GIVEN TEXT>

#####

Site-specific mutagenesis using oligodeoxyribonucleotides: isolation of a phenotypically silent φX174 mutant, with a specific nucleotide deletion, at very high efficiency

Abstract

A decadeoxyribonucleotide, pAAATCCCTCA, was synthesized to complement nucleotides 2920–2930 of coliphage φX174 viral DNA except that the nucleotide corresponding to position 2925 is deleted. The phage DNA sequence in this region codes for the ribosome-binding site of gene H. The oligodeoxyribonucleotide was integrated into double-stranded 0X174 DNA by using it as a primer for DNA polymerase with wild-type DNA template followed by ligation. The resultant heteroduplex DNA was used to transfect Escherichia coli spheroplasts and progeny bacteriophage were isolated. The synthetic decadeoxyribonucleotide was then used to enrich mutant viral DNA from which nucleotide 2925 had been deleted. After three cycles of enrichment and spheroplast transfection only mutant DNA was detectable. The deletion of nucleotide 2925 from the φX174 genome seriously disrupts a sequence complementary to the 3'-terminus of the 16S rRNA of E. coli and also eliminates a translation termination codon from that sequence. However, the mutant grows normally with no readily perceptible phenotype. Thus, a short synthetic oligodeoxyribonucleotide has been used to construct, and to isolate with 100% efficiency, a mutant for which there is no biological selection procedure.

#####

DATASET EXTRACT>
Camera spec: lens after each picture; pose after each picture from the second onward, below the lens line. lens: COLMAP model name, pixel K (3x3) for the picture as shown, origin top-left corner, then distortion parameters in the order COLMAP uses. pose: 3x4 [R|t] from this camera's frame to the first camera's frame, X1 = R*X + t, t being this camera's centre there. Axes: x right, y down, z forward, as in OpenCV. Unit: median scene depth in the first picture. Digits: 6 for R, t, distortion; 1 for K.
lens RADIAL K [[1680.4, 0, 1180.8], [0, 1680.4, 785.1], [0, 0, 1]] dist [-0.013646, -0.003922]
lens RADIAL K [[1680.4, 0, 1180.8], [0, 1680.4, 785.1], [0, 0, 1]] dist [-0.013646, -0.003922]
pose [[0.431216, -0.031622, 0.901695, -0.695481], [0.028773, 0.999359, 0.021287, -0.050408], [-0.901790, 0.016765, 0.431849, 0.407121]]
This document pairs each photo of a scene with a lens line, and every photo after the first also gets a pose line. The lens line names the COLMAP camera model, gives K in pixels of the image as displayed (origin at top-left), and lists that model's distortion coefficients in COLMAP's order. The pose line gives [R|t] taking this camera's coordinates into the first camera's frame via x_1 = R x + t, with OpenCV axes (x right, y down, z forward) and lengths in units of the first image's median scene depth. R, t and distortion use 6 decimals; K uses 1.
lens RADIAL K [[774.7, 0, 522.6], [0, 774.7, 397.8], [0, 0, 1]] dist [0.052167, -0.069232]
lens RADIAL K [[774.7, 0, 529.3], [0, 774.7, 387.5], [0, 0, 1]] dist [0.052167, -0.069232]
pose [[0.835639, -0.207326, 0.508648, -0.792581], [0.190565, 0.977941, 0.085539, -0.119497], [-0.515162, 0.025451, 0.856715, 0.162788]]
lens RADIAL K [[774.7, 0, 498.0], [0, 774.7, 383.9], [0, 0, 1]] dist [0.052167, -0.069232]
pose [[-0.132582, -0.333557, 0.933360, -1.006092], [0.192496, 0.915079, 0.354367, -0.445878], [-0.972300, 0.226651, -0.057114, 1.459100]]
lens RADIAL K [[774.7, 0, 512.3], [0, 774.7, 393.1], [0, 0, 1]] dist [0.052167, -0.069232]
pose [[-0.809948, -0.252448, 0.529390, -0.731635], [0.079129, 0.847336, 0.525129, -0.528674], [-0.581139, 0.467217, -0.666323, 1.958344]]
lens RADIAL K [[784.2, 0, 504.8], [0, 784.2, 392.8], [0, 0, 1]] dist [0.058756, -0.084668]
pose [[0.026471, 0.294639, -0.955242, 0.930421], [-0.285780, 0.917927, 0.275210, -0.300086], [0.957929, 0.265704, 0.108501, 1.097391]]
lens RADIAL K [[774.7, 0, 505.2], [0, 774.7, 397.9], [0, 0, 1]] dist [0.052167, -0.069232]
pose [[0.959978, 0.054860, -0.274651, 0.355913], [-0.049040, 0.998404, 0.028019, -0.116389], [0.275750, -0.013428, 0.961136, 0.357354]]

#####

WHAT THE EXERCISE ASKS>
Rewrite the paragraph of the mutagenesis abstract above that begins "A decadeoxyribonucleotide, pAAATCCCTCA, was synthesized" as a shorter bulleted list that keeps its main facts.

EXERCISE RESPONSE>
- A synthetic decadeoxyribonucleotide, pAAATCCCTCA, complements nucleotides 2920–2930 of φX174 viral DNA, except that it lacks the nucleotide at position 2925.
- This region codes for the ribosome-binding site of gene H.
- The oligonucleotide served as a primer for DNA polymerase on a wild-type template. Ligation then built it into double-stranded phage DNA.
- The resulting heteroduplex DNA was used to transfect E. coli spheroplasts, and progeny phage were isolated.
- The same oligonucleotide was used to enrich the mutant DNA lacking nucleotide 2925. After three cycles of enrichment and transfection, only mutant DNA was detectable.
- The deletion seriously disrupts a sequence complementary to the 3'-terminus of E. coli 16S rRNA and removes a translation termination codon from it.
- Even so, the mutant grows normally and has no readily perceptible phenotype.
- The method constructed and isolated, with 100% efficiency, a mutant for which no biological selection procedure exists.